Interview Kubernetes, Docker, Helm & Podman

What is a Job versus a CronJob?

Kubernetes, Docker, Helm & Podman · Basic level

Answer

A Job runs a finite task to completion, such as a migration or batch import. A CronJob creates Jobs on a schedule, such as nightly cleanup, backup validation, or periodic reporting.

Technical explanation

Jobs track completions and retries; CronJobs add schedule, concurrency policy, and missed-run behavior.

Batch jobs need idempotency because retries can rerun the same task after partial failure.

Kubernetes workload controllers encode different lifecycle guarantees: interchangeable replicas, stable identities, node-local agents, or finite tasks.

Storage decisions must align with durability, access mode, zone placement, backup, restore, and failover behavior.

Autoscaling should be designed with metrics, scheduling constraints, PDBs, and node capacity together.

Hands-on example

1. Deploy a workload for this exercise using kubectl apply and a small test image such as nginx, busybox, or a purpose-built app: run a one-time Job and a scheduled CronJob with concurrency controls.

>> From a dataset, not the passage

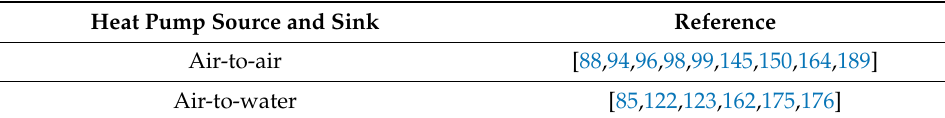
Table 5. Field tests: heat pump source and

2. Inspect ownerReferences, events, Pods, PVCs, PVs, EndpointSlices, and metrics depending on the resource being tested.

3. Create a realistic disruption: delete a Pod, scale replicas, restart a node, fill a queue, or recreate storage attachment in a test environment.

4. Write the runbook entry covering expected behavior, safe rollback, and what alarms should exist.